The COVID-19 pandemic has fundamentally changed our daily life. The economic impact of the pandemic can be most widely visible in the consumer goods sector. From grocery and toilet paper hoarding to rapid demand increasing for Zoom and other video conferencing software, COVID-19 caused consumer behavior change and supply-chain disruptions. Manufacturers and retailers are trying to predict these changes in consumer behavior and forecast the future demand with various techniques.
Machine learning-based methods of demand forecasting in the retail industry leverage historical data, but the limitations of that data are clear as we grapple with COVID-19. The current state of customer demand has significantly changed, and the forecast accuracy will be diminished.
How can we adjust to predict the new demand paradigm? The following are three methods that may boost the accuracy of demand.
Short-Term POS Data Analysis
One proven and efficient technique for identifying shifts in patterns of demand is to analyze the most up-to-date point of sale data. The latest month or two months’ data can be combined with promotions, sales orders and upcoming shipments to make an earlier prediction of alterations in the behavior of customers.
Natural Language Processing Analysis
NLP (Natural Language Processing) techniques analyze news and social media to identify customers‘ mindsets through data mining and sentiment analysis. We can then zero in on what customers are buying most frequently, as well as their preferences and behavioral patterns through feedback in reaction to news events.
With a large enough sample size of customer feedback, we can use NLP modeling to notice changes in customer purchasing decision-making and identify goods quickly being bought out of stock.
Information Cascade Modeling
The technique of information cascade modeling lets us forecast in situations with stir and high demand. These ML modeling methods are capable of parsing the most current point of sale data articulating herd behavior to create forecasts with the cascade algorithm.
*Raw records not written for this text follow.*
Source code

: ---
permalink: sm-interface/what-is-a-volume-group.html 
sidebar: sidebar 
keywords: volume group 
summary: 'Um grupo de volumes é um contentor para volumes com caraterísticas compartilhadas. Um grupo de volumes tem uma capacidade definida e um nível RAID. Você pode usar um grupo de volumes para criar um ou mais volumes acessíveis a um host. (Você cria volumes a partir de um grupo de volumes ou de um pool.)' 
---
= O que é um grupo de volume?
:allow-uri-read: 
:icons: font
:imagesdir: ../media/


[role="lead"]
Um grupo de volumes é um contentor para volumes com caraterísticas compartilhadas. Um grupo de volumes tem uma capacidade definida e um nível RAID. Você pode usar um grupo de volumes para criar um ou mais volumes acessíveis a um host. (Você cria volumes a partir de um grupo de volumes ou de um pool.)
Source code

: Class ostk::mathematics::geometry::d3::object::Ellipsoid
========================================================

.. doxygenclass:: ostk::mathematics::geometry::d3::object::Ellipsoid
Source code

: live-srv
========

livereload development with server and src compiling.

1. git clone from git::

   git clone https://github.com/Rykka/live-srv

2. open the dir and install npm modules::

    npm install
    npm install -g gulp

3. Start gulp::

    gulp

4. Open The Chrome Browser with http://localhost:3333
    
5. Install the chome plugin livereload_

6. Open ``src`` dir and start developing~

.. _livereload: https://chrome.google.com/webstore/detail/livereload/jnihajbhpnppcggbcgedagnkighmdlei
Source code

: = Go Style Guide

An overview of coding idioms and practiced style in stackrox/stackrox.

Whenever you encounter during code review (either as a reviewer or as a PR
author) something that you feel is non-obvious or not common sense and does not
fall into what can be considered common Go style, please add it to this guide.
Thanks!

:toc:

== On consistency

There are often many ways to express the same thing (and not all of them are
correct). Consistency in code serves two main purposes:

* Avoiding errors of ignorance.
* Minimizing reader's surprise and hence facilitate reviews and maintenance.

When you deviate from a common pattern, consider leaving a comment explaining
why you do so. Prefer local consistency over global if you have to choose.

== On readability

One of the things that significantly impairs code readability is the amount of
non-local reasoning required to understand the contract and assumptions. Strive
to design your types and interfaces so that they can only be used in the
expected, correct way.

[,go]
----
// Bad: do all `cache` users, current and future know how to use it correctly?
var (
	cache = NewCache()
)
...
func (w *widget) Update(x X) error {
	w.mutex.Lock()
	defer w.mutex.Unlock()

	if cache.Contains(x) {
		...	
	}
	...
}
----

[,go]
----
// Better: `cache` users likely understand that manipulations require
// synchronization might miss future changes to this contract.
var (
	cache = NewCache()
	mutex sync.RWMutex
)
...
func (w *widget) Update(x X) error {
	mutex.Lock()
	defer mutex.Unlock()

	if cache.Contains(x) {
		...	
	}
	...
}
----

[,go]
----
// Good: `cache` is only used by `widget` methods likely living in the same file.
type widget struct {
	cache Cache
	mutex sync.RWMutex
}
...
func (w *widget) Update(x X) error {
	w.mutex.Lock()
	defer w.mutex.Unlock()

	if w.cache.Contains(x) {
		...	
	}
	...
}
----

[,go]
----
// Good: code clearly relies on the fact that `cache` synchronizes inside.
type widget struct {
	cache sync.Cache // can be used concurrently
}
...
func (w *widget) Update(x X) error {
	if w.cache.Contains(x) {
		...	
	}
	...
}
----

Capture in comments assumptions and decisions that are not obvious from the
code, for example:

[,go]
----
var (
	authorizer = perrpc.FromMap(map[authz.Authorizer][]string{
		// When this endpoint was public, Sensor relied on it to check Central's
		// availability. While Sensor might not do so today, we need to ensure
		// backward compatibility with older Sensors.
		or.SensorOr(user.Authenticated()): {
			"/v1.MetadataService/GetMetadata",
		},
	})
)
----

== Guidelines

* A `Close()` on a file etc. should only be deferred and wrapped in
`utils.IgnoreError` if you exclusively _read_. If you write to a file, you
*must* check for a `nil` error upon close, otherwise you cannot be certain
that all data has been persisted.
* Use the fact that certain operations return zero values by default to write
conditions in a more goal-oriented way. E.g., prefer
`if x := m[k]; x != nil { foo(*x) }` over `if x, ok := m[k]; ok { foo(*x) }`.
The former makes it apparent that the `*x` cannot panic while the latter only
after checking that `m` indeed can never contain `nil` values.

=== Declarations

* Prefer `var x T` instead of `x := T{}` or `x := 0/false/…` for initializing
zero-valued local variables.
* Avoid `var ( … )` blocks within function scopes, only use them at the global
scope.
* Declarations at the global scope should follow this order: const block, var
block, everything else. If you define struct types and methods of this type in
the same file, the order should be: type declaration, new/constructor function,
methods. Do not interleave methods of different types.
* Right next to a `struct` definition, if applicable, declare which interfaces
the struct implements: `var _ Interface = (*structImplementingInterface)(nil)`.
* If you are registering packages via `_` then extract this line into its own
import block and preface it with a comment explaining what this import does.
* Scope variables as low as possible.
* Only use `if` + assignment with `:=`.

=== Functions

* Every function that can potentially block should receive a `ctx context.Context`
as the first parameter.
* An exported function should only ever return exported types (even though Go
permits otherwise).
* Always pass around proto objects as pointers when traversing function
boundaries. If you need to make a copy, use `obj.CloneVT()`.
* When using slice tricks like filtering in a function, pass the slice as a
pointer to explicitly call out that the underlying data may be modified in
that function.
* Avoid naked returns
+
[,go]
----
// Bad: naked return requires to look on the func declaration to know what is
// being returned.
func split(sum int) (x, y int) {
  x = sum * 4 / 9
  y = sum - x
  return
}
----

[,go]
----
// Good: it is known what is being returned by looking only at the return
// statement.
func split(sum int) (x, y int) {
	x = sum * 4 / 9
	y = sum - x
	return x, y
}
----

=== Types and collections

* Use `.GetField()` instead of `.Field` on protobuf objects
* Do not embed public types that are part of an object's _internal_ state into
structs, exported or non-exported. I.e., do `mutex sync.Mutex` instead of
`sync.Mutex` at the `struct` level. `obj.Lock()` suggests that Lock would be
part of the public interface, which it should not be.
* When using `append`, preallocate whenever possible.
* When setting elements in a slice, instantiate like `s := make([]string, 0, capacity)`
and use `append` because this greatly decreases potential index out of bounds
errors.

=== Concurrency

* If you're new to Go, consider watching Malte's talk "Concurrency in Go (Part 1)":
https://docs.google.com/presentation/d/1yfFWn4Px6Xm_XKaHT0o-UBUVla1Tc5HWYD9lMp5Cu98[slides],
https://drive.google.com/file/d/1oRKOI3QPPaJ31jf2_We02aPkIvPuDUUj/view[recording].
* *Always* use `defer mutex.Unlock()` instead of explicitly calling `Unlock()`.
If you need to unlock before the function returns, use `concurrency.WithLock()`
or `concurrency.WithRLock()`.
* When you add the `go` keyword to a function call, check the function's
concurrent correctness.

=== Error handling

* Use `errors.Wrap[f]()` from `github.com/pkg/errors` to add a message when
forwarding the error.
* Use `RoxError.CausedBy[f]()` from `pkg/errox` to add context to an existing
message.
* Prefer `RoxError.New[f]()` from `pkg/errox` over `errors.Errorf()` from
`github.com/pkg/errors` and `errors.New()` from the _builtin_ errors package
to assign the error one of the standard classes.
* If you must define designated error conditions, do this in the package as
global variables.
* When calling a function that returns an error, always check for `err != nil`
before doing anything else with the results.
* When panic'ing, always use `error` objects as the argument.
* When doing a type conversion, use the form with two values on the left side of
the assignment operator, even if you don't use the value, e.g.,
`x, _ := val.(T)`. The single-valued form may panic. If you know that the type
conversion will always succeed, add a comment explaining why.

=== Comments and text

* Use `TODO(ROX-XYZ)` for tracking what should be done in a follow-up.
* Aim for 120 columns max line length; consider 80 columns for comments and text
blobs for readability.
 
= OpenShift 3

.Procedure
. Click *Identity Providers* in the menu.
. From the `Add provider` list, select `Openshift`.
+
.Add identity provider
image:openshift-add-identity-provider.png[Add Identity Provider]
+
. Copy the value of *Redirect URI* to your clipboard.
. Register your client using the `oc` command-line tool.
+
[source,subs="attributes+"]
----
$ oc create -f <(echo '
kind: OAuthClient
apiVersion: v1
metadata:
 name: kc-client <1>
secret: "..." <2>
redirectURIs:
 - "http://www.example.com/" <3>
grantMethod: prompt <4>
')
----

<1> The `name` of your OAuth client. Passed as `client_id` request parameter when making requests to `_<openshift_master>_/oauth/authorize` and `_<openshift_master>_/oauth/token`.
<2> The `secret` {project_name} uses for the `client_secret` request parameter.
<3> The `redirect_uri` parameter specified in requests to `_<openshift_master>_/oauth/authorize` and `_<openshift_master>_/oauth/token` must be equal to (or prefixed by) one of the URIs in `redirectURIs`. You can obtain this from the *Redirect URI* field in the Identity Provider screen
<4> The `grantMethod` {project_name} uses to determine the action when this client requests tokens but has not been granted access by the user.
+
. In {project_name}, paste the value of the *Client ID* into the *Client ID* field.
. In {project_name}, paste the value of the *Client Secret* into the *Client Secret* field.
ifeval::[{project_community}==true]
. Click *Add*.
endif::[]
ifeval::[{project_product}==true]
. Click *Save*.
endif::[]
One example relevant to the current situation is how in the early days of the COVID-19 pandemic, consumers purchased huge quantities of toilet paper, as well as long-lasting and canned foodstuffs. Seeing others buying these items, still more consumers repeated these purchasing patterns. In response to significant increases in demand for these items, manufacturers ramped up production and, consequently, sales. This, in turn, produced an overabundance on the market, with supplies outstripping demand.
Data science engineers can use cascade modeling in e-commerce platforms to detect similar fluctuations in demand over short time frames, allowing for better and more accurate crisis demand projections.
Improving Demand Forecast Accuracy
Not every product can be accurately forecasted. This is the reason it’s so crucial to first determine how forecastable your product is before choosing one of the main demand forecasting methods. The term forecastability’ means the degree to which a product’s demand may be forecast. The best way to judge forecastability is by evaluating all data readily available. Some relevant examples of available data are marketing campaigns, historical sales and price figures, historical leftover volume, or stores and product directory.
Not all data are created equal, and attempting to implement a standard or general forecasting system can potentially lead to inaccurate forecasts. Product segmentation is one of the most important steps in preparing data, which includes growth brands, harvest brands, new products, and niche brands. This type of approach increases customer value by keeping the focus on top tier value products and allowing us to capitalize on available opportunities in the market.
This pandemic will end, although the timeline is not currently clear, and at that time demand will return to normal patterns and levels. However, the data gathered during this period will be of immense value. Incorporating that data into our future forecasting models, we will be more accurate in predicting future demand patterns in the face of similar crisis events.
This data we’ve collected during the COVID-19 pandemic will act as a training data set of sorts, allowing us to improve our forecasts during the next similar crises the world faces.